Molecular subtypes of breast cancer and cyclooxygenase-2 overexpression: Predictive role in patients treated with adjuvant anthracycline-based chemotherapy

AACR Annual Meeting-- Apr 12-16, 2008; San Diego, CA 3621 High levels of cyclooxygenase-2 (COX-2), an inducible enzyme involved in prostaglandin biosynthesis, have been shown to correlate with a worse prognosis in patients with several types of tumors including breast cancer (BC).

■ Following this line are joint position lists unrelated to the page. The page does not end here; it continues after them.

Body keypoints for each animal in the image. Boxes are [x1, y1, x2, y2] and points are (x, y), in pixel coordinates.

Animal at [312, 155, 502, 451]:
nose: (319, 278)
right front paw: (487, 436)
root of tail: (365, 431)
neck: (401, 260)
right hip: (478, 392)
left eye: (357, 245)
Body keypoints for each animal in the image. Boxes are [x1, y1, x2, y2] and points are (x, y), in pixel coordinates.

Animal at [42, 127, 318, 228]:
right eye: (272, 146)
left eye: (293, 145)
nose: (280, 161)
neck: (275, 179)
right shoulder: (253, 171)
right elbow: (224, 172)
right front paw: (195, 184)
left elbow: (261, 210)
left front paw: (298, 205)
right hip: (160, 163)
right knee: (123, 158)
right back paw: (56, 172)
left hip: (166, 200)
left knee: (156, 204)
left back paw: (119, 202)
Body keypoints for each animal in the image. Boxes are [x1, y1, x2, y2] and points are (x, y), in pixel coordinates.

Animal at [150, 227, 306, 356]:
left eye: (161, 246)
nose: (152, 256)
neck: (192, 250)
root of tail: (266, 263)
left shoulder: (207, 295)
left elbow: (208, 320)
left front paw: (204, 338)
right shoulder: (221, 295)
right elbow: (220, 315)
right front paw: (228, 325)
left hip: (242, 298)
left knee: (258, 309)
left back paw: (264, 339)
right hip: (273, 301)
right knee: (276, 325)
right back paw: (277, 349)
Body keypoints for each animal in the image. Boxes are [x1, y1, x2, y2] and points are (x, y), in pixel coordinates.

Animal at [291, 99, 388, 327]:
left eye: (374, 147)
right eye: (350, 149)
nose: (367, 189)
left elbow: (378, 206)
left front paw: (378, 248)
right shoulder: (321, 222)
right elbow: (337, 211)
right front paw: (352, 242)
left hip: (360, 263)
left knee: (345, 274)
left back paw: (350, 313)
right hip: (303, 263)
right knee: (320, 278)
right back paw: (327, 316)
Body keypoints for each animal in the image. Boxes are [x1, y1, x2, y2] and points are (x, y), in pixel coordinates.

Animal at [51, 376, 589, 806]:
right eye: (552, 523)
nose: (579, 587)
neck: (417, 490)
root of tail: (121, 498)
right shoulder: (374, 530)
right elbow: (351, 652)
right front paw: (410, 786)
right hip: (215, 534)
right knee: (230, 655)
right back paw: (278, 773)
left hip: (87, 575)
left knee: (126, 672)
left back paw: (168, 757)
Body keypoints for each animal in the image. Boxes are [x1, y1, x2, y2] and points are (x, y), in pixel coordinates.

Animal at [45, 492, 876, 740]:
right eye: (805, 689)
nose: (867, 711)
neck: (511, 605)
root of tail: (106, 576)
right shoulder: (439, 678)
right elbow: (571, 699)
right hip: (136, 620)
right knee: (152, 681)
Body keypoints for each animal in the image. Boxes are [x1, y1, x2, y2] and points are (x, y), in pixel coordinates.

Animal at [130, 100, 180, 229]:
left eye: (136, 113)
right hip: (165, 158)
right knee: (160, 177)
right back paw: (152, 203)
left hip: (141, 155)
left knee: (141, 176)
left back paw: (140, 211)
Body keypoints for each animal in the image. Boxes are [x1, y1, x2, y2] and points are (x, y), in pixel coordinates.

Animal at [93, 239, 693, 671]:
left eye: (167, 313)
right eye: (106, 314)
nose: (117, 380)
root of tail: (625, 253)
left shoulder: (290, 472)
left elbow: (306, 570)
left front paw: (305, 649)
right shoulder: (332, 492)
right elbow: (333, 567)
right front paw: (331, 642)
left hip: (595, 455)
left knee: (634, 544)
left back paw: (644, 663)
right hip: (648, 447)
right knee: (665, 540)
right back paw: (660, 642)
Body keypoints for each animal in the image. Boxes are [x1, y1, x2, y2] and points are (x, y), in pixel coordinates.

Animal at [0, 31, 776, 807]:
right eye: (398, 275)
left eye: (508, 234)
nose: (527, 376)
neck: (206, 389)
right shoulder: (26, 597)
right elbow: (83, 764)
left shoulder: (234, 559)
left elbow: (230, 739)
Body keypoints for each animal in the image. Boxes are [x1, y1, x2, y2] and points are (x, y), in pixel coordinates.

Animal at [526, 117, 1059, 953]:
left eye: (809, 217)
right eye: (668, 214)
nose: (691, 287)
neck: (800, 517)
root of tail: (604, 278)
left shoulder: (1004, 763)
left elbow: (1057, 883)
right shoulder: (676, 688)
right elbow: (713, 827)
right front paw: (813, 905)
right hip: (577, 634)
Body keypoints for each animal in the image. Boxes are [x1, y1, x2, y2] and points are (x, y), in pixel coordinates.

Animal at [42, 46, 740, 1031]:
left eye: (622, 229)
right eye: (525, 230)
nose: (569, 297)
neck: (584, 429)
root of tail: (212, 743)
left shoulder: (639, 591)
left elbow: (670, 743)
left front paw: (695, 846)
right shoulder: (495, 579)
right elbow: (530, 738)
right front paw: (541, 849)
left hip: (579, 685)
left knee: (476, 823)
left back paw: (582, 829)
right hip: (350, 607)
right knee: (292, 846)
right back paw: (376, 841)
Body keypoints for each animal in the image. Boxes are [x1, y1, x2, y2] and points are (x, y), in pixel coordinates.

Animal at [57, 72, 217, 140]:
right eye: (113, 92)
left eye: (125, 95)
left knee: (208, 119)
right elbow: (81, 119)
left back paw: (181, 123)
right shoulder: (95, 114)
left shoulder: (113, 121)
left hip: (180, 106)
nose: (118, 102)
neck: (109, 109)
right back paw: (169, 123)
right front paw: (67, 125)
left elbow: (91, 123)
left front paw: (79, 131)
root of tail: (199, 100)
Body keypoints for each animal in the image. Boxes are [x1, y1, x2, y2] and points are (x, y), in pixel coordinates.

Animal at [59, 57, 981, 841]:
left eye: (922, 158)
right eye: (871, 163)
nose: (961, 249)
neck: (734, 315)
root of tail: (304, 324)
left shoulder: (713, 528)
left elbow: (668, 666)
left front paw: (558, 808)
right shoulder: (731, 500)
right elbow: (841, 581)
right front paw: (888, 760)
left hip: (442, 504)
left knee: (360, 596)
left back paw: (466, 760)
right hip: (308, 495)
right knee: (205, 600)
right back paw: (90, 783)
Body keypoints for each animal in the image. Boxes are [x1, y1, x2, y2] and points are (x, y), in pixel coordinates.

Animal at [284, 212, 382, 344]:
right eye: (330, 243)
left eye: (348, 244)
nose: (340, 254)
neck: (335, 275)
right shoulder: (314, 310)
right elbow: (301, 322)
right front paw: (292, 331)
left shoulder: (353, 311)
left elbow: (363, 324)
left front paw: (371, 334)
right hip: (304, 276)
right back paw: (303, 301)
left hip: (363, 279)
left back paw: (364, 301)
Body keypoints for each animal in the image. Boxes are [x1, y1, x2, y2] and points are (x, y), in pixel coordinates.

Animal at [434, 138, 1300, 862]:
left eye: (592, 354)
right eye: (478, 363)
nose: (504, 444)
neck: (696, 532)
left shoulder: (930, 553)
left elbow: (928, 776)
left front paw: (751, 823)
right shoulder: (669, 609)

Moreover, epidemiological, experimental and clinical studies have collectively identified COX-2 as a relevant target for the prevention and treatment of a variety of epithelial malignancies overexpressing this enzyme. Purpose of our study is to evaluate the prognostic value of COX-2 in the context of chemoresponsiveness in BC patients submitted to anthracycline-based adjuvant therapy. We further analyzed the potential differences in treatment effect due to COX-2 expression within the BC molecular subtypes, namely luminal A, basal-like, HER2, normal-like, as defined by immunohistochemistry. To this end, 186 stage I-IIA-B BC patients enrolled in a prospective clinical trial using epirubicin plus cyclophosphamide in the adjuvant setting were investigated using immunohistochemical methods. COX-2 overexpression was significantly associated to nodal status (p=0.01) and proliferation index (Ki67) (p=0.009). We evidenced a lower percentage of COX-2 positive tumors in the basal-like subtype than in the other three groups. This difference was statistically significant (p=0.022). Multivariate analysis (COX model) indicated that COX-2 was an independent prognostic variable influencing disease free survival (DFS) (HR=3.82, CI=1.54-9.50, p=0.004), but not overall survival (OS). We also estimated the DFS and OS within the four BC subtypes according to COX-2 overexpression demonstrating that a significant higher probability of relapsing, but not of dying was observed in COX-2 positive luminal A (p=0.03) and basal-like (p=0.05) BC. In contrast, the outcomes of HER2 (p=0.11) and normal-like (p=0.66) subtypes were not affected by COX-2 overexpression. The current data suggest that, in our series, COX-2 up-regulation may be strongly informative in predicting response to adiuvant anthracycline therapy mainly in two subtypes, luminal A and basal-like, usually characterized by significant differences in prognosis and response to therapy. In this context, treatment with selective inhibitors of COX-2 may be an additional therapeutic option. Supported by AIRC, Lega Italiana per la Lotta contro i Tumori, Ministero della Salute.